Angela Dufresne in ‘Strike Fast, Dance Lightly: Artists on Boxing’ at FLAG Art Foundation

‘Strike Fast, Dance Lightly:  Artists on Boxing’ at FLAG Art Foundation opens with artworks that avoid actual engagement in the sport – ‘I told you nobody ought never to fight him,’ reads a text painting by Ed Ruscha while Paul Pfeiffer’s video ‘Caryatid (Pacquiao)’ digitally removes one of the fighters in a bout.  Soon enough though, the match is on in a blaze of color in Rosalyn Drexler’s pastel of a lime-green colored athlete against a pink background, Katherine Bradford’s fighters locked in an exhausted or amorous embrace, and Angela Dufresne’s small expressionist oil painting of two circling fighters surrounded by a spray of blue and red paint that conveys the violence and energy of the match.  Engaging with the sport on many levels, FLAG’s show requires no specialty knowledge to appreciate the enjoyably eclectic inclusions, from an ancient Roman oil lamp featuring a boxer to Eadweard Muybridge’s late 19th century photographic studies and much more.  (On view through August 11th).

Angela Dufresne, Fight Scene, oil on canvas, 10 x 14 inches, 2009.

Frieda Toranzo Jaeger in ‘Distribuidx’ at Lisson Gallery

Inspired by Helio Oiticica’s practice, Lisson Gallery’s lively summer group show ‘Distribuidx’ includes art that sees bodies and spaces as changeable; further, the show’s theme posits that people can be represented by the things around us.  For Mexico-City based artist Frieda Toranzo Jaeger, cars represent the experience of navigating being queer and in this sculptural painting, the contradictions of our relationship to consumption and the planet.  In ‘Hope the Air Conditioning is On While Facing Global Warming (part I),’ a BMW i8 opens its wing-doors to reflect both the flowers blossoming on nearby trees and an inferno of burning buildings beyond the open doors. (On view through Aug 11th).

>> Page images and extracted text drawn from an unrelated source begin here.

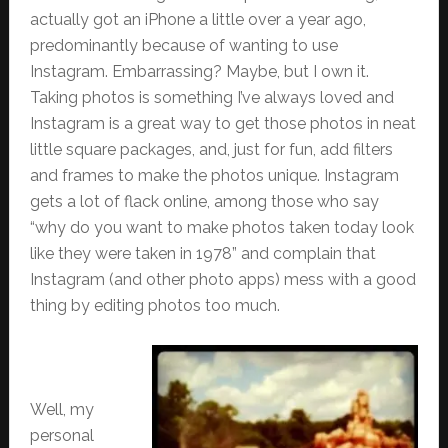
actually got an iPhone a little over a year ago,
predominantly because of wanting to use
Instagram. Embarrassing? Maybe, but I own it.
Taking photos is something I’ve always loved and
Instagram is a great way to get those photos in neat
little square packages, and, just for fun, add filters
and frames to make the photos unique. Instagram
gets a lot of flack online, among those who say
“why do you want to make photos taken today look
like they were taken in 1978” and complain that
Instagram (and other photo apps) mess with a good
thing by editing photos too much.
Well, my
personal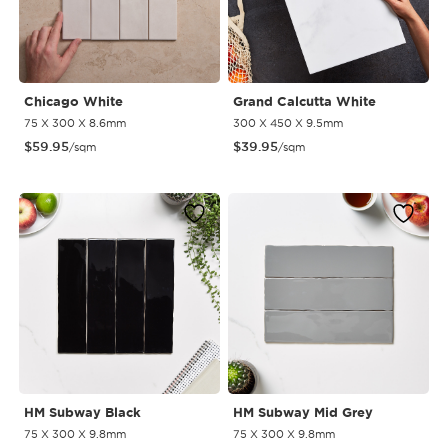
Chicago White
Grand Calcutta White
75 X 300 X 8.6mm
300 X 450 X 9.5mm
$
59.95
$
39.95
/sqm
/sqm
HM Subway Black
HM Subway Mid Grey
75 X 300 X 9.8mm
75 X 300 X 9.8mm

Frieda Toranzo Jaeger, Hope the Air Conditioning is On While Facing Global Warming (part I), oil on canvas, overall: 88 x 176 inches, 2017.

Song Dong at Pace Gallery

Well-known in New York for his 2009 installation ‘Waste Not’ at MoMA, in which he displayed all his mother’s 10,000+ accumulated belongings, Chinese avant-garde artist Song Dong morphs discarded objects into intriguing sculpture in his latest work at Pace Gallery.  Using circular forms important in traditional Chinese philosophy, Song created this light sculpture from a discarded object meant to be displayed behind a statue of the Buddha Guanyin; accordingly, the surface is marked a representation of the deity’s one-thousand arms which take on new meaning when viewed from above.  (On view in Chelsea through Aug 18th).

Song Dong, Thousand Hands, glass, crystal, lamp, 15 3/4” x 63”, 2022-23.

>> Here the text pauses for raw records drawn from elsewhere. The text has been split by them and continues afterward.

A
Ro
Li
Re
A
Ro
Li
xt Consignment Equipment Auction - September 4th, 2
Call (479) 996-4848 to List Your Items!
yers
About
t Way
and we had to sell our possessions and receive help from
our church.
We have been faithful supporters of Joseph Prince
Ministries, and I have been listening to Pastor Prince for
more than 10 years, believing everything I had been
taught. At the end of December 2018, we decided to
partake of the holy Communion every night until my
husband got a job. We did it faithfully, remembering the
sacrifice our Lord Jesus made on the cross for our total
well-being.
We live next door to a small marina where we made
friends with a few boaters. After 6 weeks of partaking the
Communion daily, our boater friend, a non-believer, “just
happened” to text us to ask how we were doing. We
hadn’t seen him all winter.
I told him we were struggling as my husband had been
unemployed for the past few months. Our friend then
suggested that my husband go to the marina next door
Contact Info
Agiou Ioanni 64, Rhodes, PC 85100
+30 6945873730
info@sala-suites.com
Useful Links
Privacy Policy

Ashley Teamer in ‘We Buy Gold’ at Nicola Vassell Gallery

In a statement accompanying work from her Yale MFA studies (grad ’22), New-Orleans-based artist Ashley Teamer cites the batture – the constantly shifting land between low tide and the levee along the Mississippi River – as inspiration.  Her dynamic image collage ‘4912 St Bernard Ave’ in the group show ‘We Buy Gold’ at Nicola Vassell Gallery is a highlight of an exhibition described by its curator as being about change, slippage and breakthrough.  A figure in pink shoes and dress (like Dorothy in the Wizard of Oz) appears to plunge down into a tangle of branches both photographed and drawn while above, among the clouds and in another realm, is another figure with their back to us.  Teamer tempts viewers to ask what will transpire next in this evocative story.  (Curated by Joeonna Bellorado-Samuels. The exhibition is also at Jack Shainman Gallery’s Chelsea space through Aug 11th.)

Ashley Teamer, 4912 St Bernard Ave, inkjet print, twine, oil pastel, graphite, 83 x 89 ½ inches, 2021.

Matthew Fisher at Shrine Gallery

Matthew Fisher’s graphically pared down beach scenes at Shrine Gallery are as carefully arranged as a store-front display, puffy clouds even resembling cut-out, stage-set backgrounds.  Although the paintings suggest precise arrangements by an unseen hand, Fisher’s perspective is shaped by the understanding that nature predates and will survive humanity.  Here, ‘The Subject of a Dream’ features a dark void, presumably representing the earth, in which a fish and shell have been extracted from their natural context and offered as symbols for place.  Floating in space and outlined in a white border that further sets them apart, Fisher’s apparition makes the beach and its inhabitants strange, forcing a reevaluation of their existence in time and place. (On view in Tribeca through Aug 4th).

Matthew Fisher, The Subject of a Dream, acrylic on canvas, 2023.